_What this task involves_.
Wherever the string "pixels" appears in the entries below, return the line that holds it.

_Given records_.
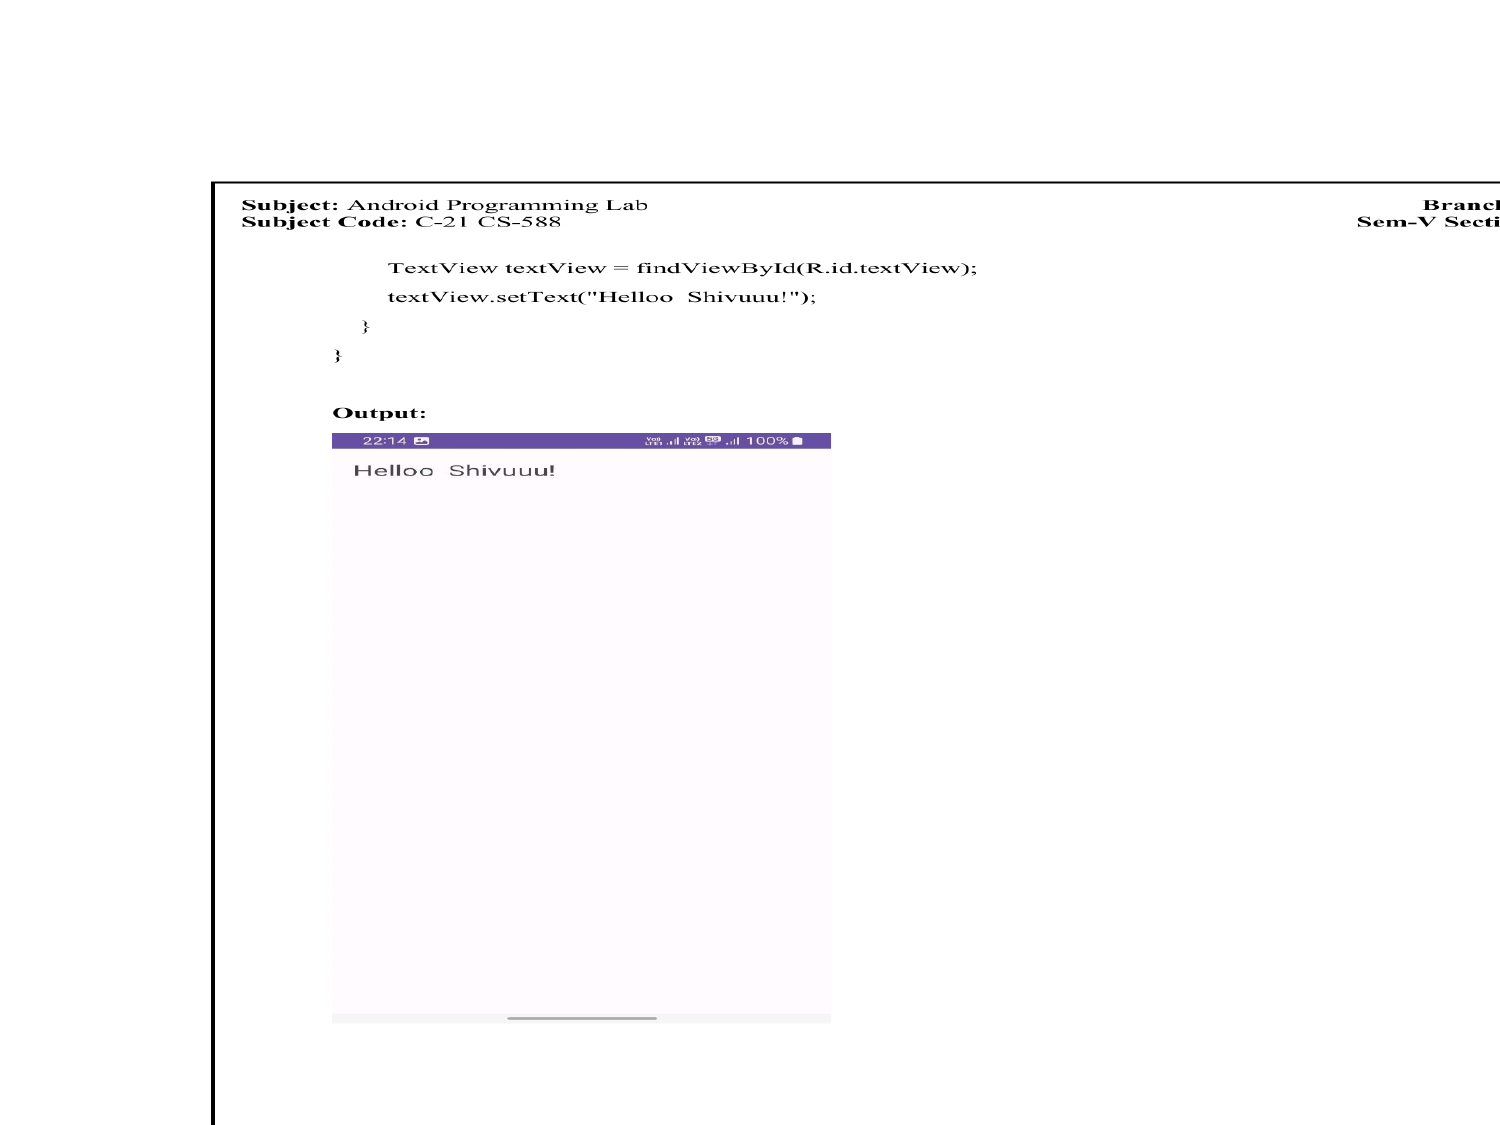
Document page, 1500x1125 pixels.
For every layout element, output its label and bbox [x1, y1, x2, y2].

picture [149, 149, 1500, 1125]
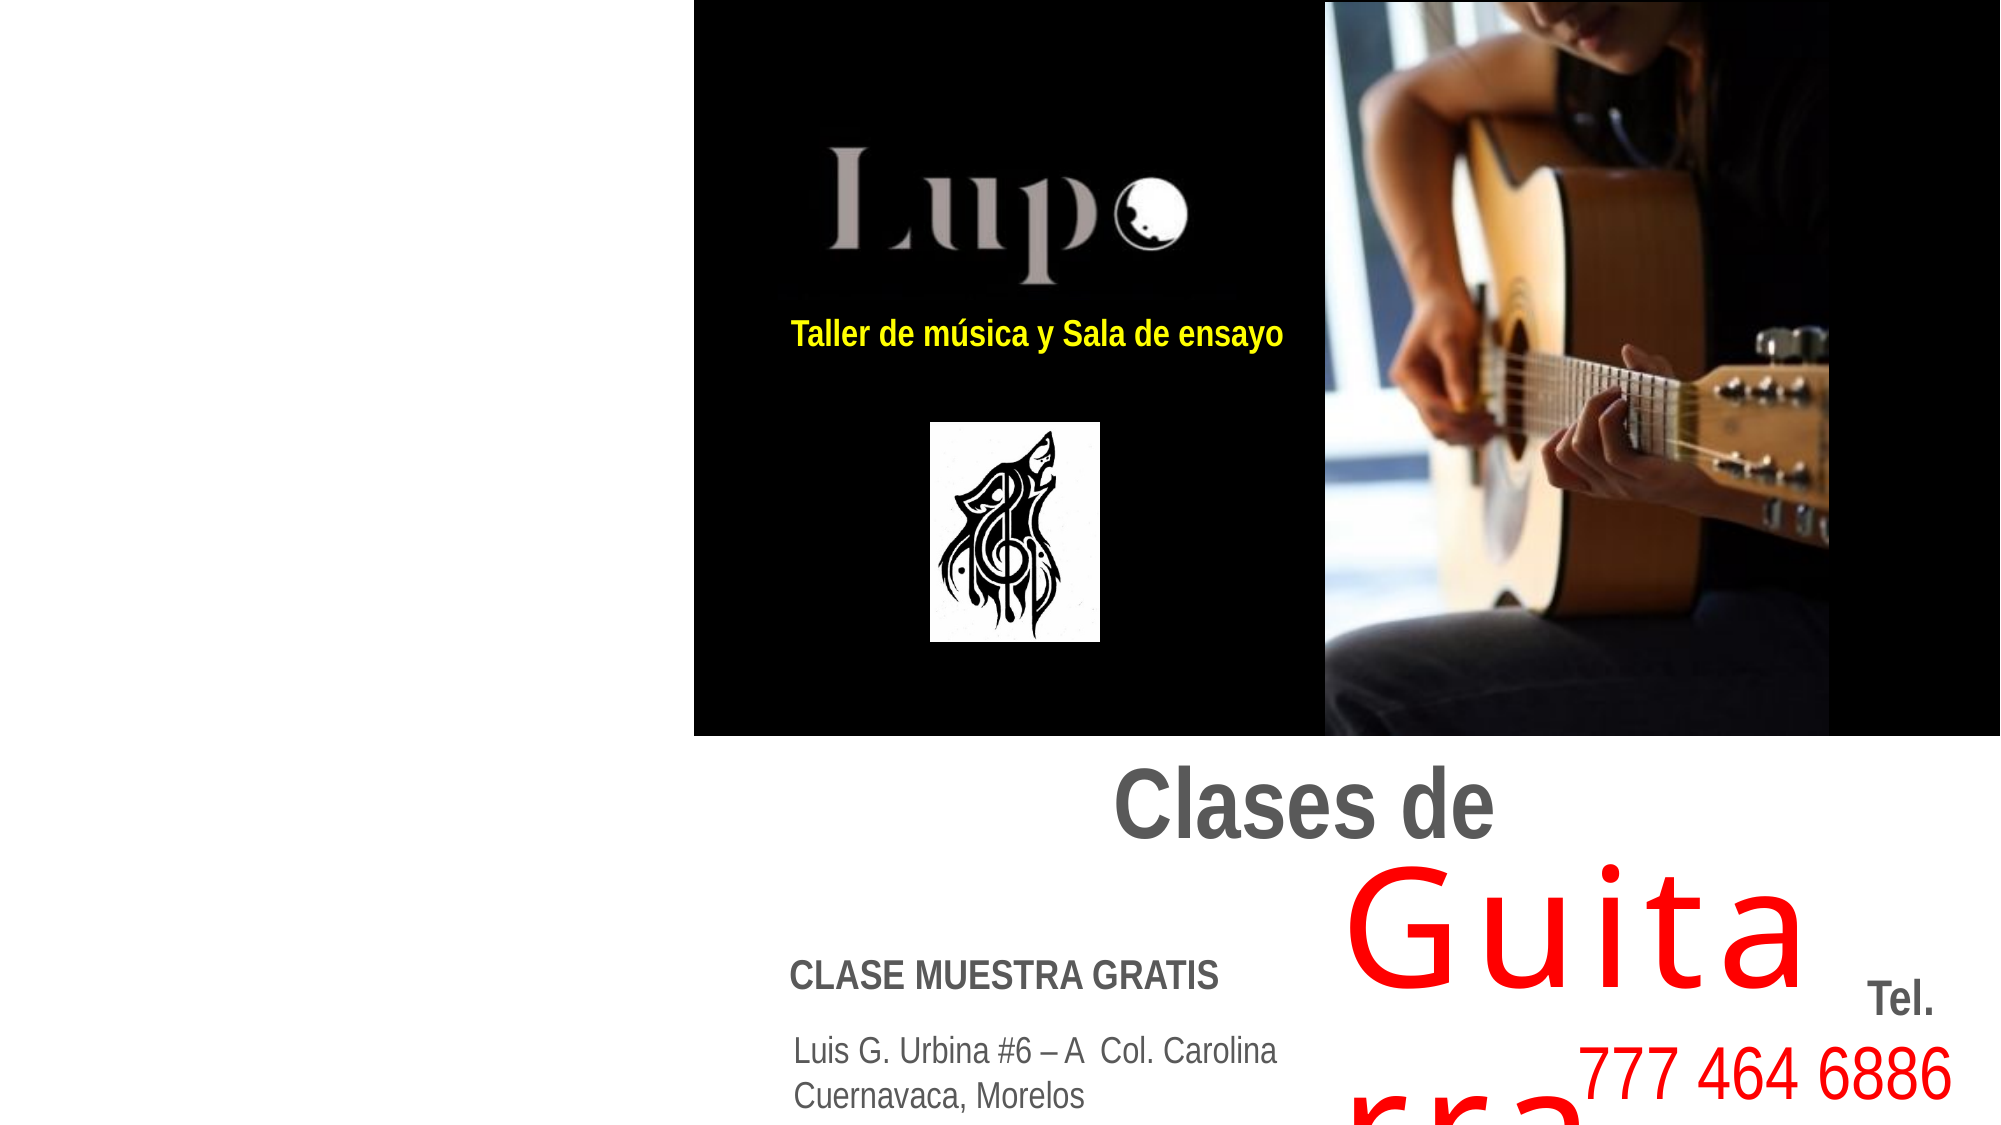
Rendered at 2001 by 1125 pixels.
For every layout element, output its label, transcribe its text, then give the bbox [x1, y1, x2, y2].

text_box 777 464 6886 [1562, 1016, 2000, 1122]
text_box Guitarra [1325, 813, 1902, 1125]
text_box CLASE MUESTRA GRATIS [774, 940, 1275, 1006]
picture [694, 2, 1829, 736]
picture [930, 422, 1100, 643]
text_box Clases de [1099, 730, 1531, 866]
text_box Taller de música y Sala de ensayo [749, 301, 1325, 362]
text_box Luis G. Urbina #6 – A Col. Carolina Cuernavaca, Morelos [778, 1018, 1292, 1124]
text_box Tel. [1852, 958, 1950, 1016]
text_box [694, 0, 2000, 736]
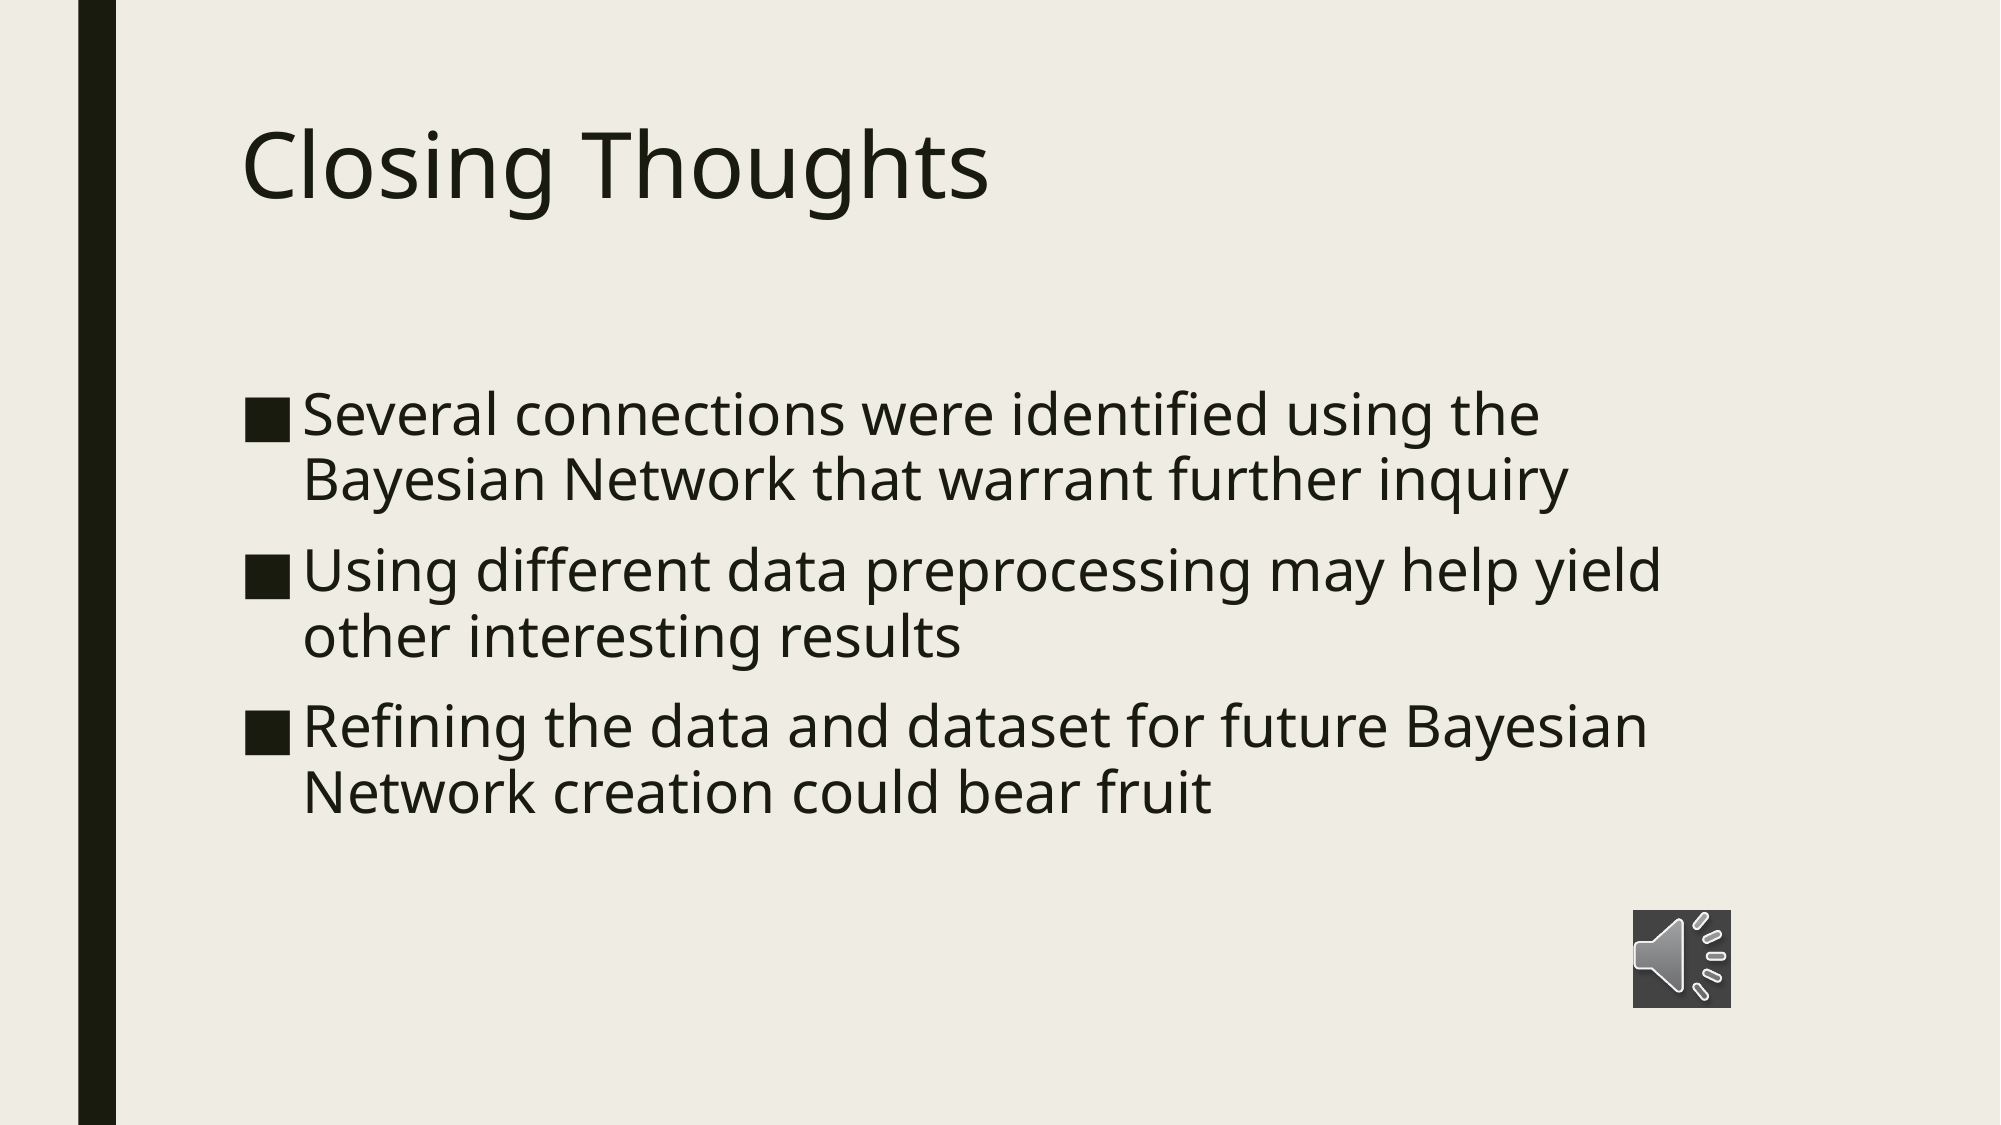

_The answer_.
Document page, 1500x1125 pixels.
Rendered at 2001 by 1125 pixels.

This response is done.